SIX Irish people who stayed at the Millennium Hotel in London on 1 November . . . the same day that former Russian spy Alexander Litvinenko was poisoned there . . . could have come into contact with the radioactive substance polonium 210.
The British Foreign Office was this weekend supplying the Department of Foreign Affairs with the names of the six people. They will be contacted straight away "as a precaution".
Litvinenko is believed to have been poisoned in the Pine Bar of the fashionable Mayfair Hotel. He fell ill later that day and died three weeks later. All seven employees of the bar have tested positive for radiation contamination.

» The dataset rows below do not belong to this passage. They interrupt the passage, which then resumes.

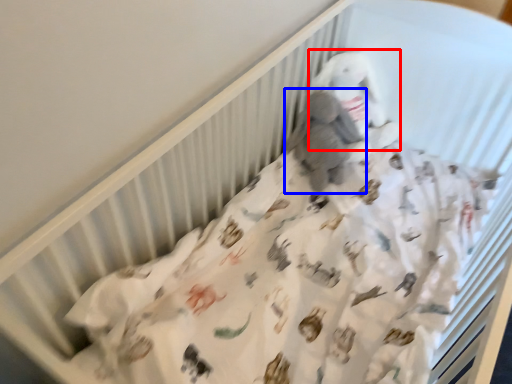
Question: Which object is closer to the camera taking this photo, toy (highlighted by a red box) or baby elephant (highlighted by a blue box)?

Choices:
 (A) toy
 (B) baby elephant

Answer: (B)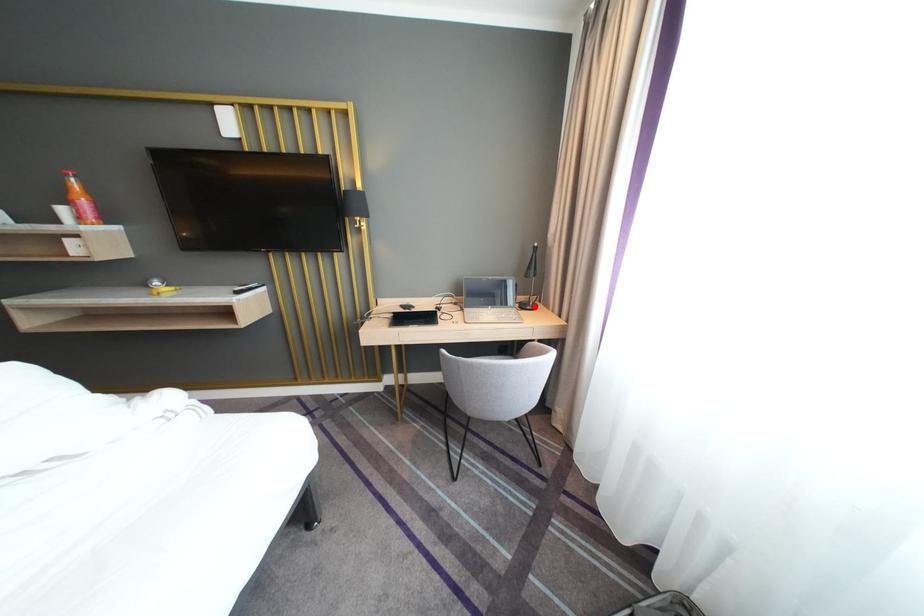
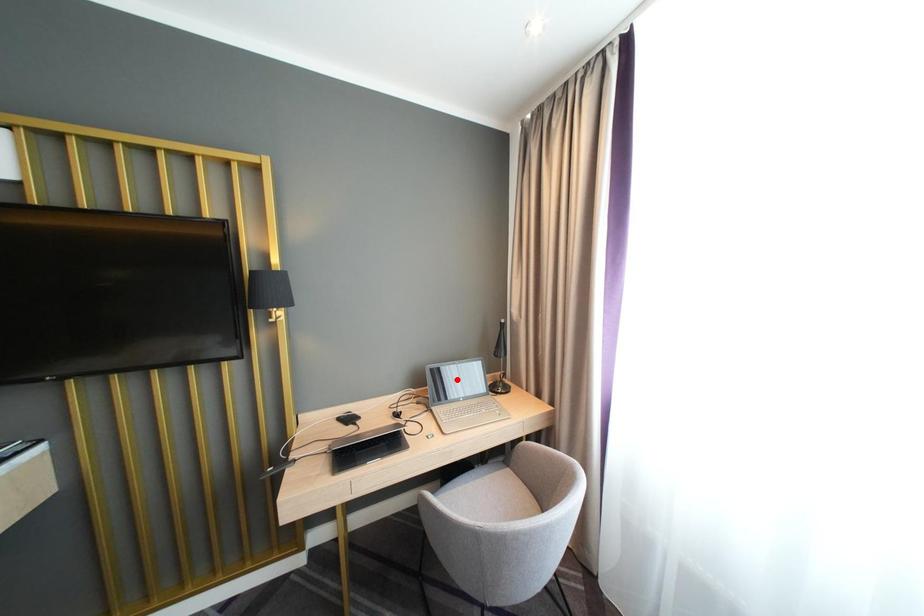
I am providing you with two images of the same scene from different viewpoints. A red point is marked on the first image and another point is marked on the second image. Are the points marked in image1 and image2 representing the same 3D position?

No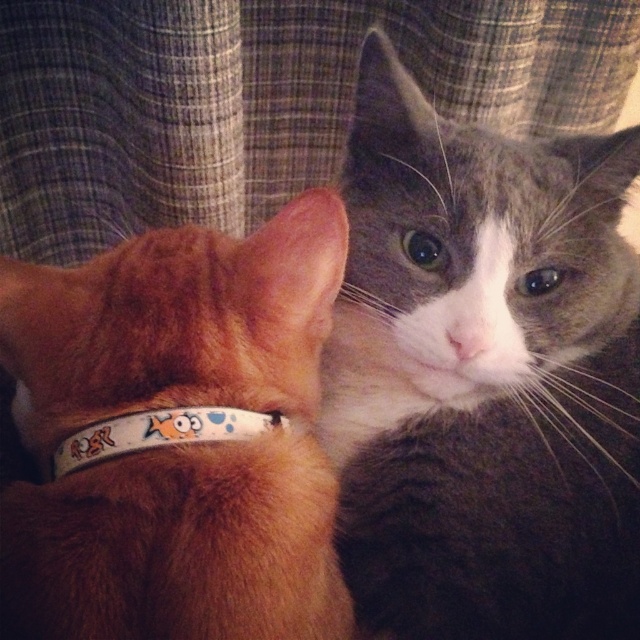
Is gray/white fur cat at center to the left of white plastic neckband at upper left from the viewer's perspective?

No, gray/white fur cat at center is not to the left of white plastic neckband at upper left.

Does gray/white fur cat at center have a lesser height compared to white plastic neckband at upper left?

No.

Is point (378, 120) more distant than point (176, 444)?

Yes, it is.

The height and width of the screenshot is (640, 640). In order to click on gray/white fur cat at center in this screenshot , I will do `click(483, 376)`.

Is gray/white fur cat at center bigger than orange fur cat at left?

Yes, gray/white fur cat at center is bigger than orange fur cat at left.

Does gray/white fur cat at center have a lesser height compared to orange fur cat at left?

No.

This screenshot has width=640, height=640. I want to click on gray/white fur cat at center, so click(483, 376).

Is orange fur cat at left wider than white plastic neckband at upper left?

Yes.

Is orange fur cat at left shorter than white plastic neckband at upper left?

No, orange fur cat at left is not shorter than white plastic neckband at upper left.

Find the location of a particular element. This screenshot has width=640, height=640. orange fur cat at left is located at coordinates (177, 436).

A spokesman for the department said that "from this weekend, we hope to be in a position to have the names of six Irish people who were staying at the London hotel about the same time as Litvinenko. We will be getting in contact with them and advising them as a precaution to see their doctor and contact the Health and Safety Executive. Minister Dermot Ahern is being kept briefed on the situation. He has asked that every assistance be given to the individuals concerned."
The British authorities are chasing up anybody who could have been in contact with, or in the same location as, Litvinenko due of fears of inadvertent contamination.

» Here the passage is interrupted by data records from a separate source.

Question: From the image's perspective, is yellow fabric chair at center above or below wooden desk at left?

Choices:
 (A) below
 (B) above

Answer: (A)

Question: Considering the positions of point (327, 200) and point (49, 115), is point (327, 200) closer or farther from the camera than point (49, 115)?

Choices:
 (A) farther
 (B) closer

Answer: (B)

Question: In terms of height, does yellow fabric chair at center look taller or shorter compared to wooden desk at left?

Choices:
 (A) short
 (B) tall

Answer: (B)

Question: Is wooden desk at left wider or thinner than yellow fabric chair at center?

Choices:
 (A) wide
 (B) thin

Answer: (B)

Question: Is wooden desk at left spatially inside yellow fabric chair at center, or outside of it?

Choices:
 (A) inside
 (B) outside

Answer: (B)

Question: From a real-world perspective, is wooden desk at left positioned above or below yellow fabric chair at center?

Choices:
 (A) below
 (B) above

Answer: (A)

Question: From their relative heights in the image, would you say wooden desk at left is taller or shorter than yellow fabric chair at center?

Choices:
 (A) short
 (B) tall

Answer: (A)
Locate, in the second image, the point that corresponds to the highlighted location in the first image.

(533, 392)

However, Department of Foreign Affairs sources have stressed that it does not want to alarm anybody and that the Irish citizens were being contacted purely "as a precaution".
The UK's Health Protection Agency said there was no health risk in the short term for the seven staff of the hotel's Pine Bar and "in the long term, the risk is judged to be very small". The risk to hotel guests is judged to be "very low indeed".